Le Cam challenges EFPIA to respond to the position statement on access, value, pricing and sustainability with regard to orphan drugs that Eurordis and the European Patients Forum have just released. “Proposing price based on outcome is very interesting but only one part of the solution and it is surely not the solution for rare diseases. If it takes two years to discuss each potential innovation in the market access process, we may need 20 years before a new system is in place,” adds Le Cam.
Industry leaders are beginning to engage on the matter but EFPIA has yet to engage as an association. (Also see "Jimenez: "Huge Sense Of Urgency" To Implement Outcomes-Based Systems In Europe" - Pink Sheet, 27 Jun, 2016.) (Also see "Witty On Pricing: Oncology 'No Safe Haven'" - Pink Sheet, 19 Apr, 2016.)
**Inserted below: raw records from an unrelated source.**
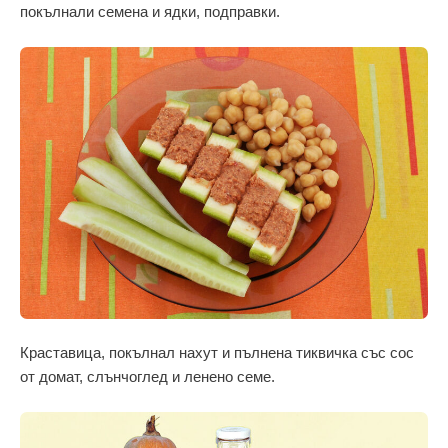
покълнали семена и ядки, подправки.
Краставица, покълнал нахут и пълнена тиквичка със сос
от домат, слънчоглед и ленено семе.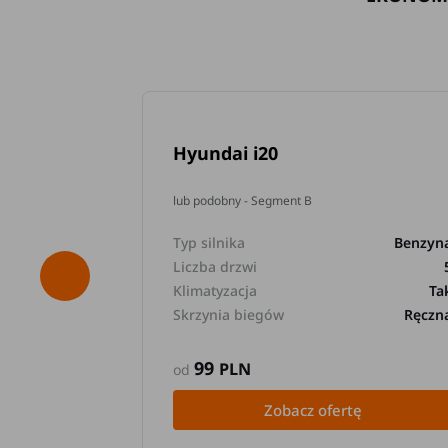
Hyundai i20
lub podobny - Segment B
Typ silnika
Benzyn
Liczba drzwi
Klimatyzacja
Ta
Skrzynia biegów
Ręczn
99
PLN
od
Zobacz ofertę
Le Cam appreciates that it is not easy for EFPIA to come up with one single position that will satisfy the association’s diverse membership. EFPIA for its part told the Pink Sheet it was "looking into the pricing issue and how it can support the sustainability of health care systems in Europe".
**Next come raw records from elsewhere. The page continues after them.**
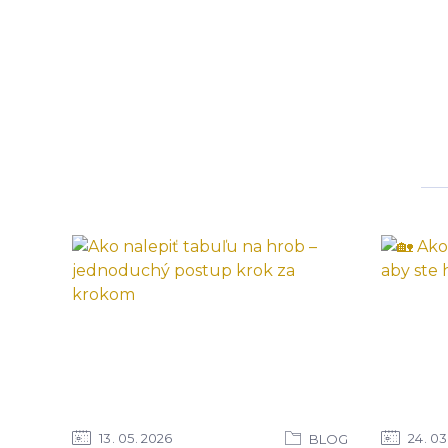
13
05
2026
24
03
BLOG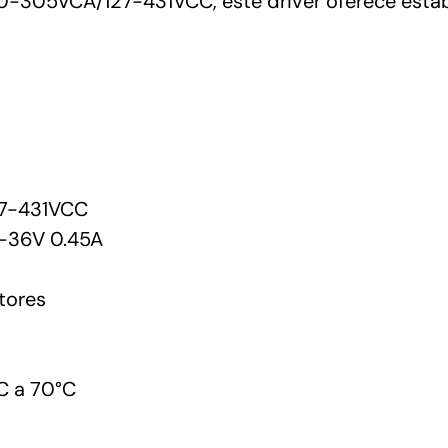
90-305VCA/127-431VCC, este driver oferece estab
7-431VCC
-36V 0.45A
tores
C a 70°C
Joint Procurement Mechanism Not The Right Instrument
An EU framework on a joint procurement mechanism was adopted last year and there was talk of it being used to negotiate pan-EU drug prices. This, however, is not the right instrument for orphan drugs, says Le Cam. "We had thought that might be the way forward but it's not. By definition [with orphan drugs] you have only one product. You cannot do a call for tender and compare offers because you'll only have one offer." Once the period of marketing exclusivity that comes with orphan drug designation has expired and generic versions are available, "then we might want to do that", but not before, Le Cam said.
When Could It Happen?
How realistic is Le Cam’s vision? The Eurordis CEO is optimistic. There is no question that today’s reality of high starting prices from the industry under pressure from their investors, and payers under pressure from demography and health economics who always want to go down on pricing, “has to change,” says Le Cam. “Profits, innovation, access and solidarity should not be opposed; Europe has to help shift to a new model, which in addition will have the potential to spread treatment to other parts of the world."
So how long might it take? The Eurordis chief executive answers with little hesitation: "We’ll look back in ten years' time and wonder why we had such crazy drug pricing systems."